[Records excerpted from a collection]
[Start of section]

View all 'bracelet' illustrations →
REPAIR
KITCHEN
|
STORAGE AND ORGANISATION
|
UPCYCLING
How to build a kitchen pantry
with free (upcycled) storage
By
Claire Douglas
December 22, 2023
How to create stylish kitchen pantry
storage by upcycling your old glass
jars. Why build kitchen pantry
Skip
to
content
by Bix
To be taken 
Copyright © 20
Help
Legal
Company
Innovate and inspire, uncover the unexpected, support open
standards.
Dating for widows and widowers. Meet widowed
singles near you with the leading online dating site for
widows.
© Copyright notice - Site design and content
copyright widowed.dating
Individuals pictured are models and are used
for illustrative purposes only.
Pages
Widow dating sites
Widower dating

[End of section]

## TO-DO ITEM
In full and without alteration, transcribe the entries above.

## RESPONSE TO THE EXERCISE
View all 'bracelet' illustrations →
REPAIR
KITCHEN
|
STORAGE AND ORGANISATION
|
UPCYCLING
How to build a kitchen pantry
with free (upcycled) storage
By
Claire Douglas
December 22, 2023
How to create stylish kitchen pantry
storage by upcycling your old glass
jars. Why build kitchen pantry
Skip
to
content
by Bix
To be taken 
Copyright © 20
Help
Legal
Company
Innovate and inspire, uncover the unexpected, support open
standards.
Dating for widows and widowers. Meet widowed
singles near you with the leading online dating site for
widows.
© Copyright notice - Site design and content
copyright widowed.dating
Individuals pictured are models and are used
for illustrative purposes only.
Pages
Widow dating sites
Widower dating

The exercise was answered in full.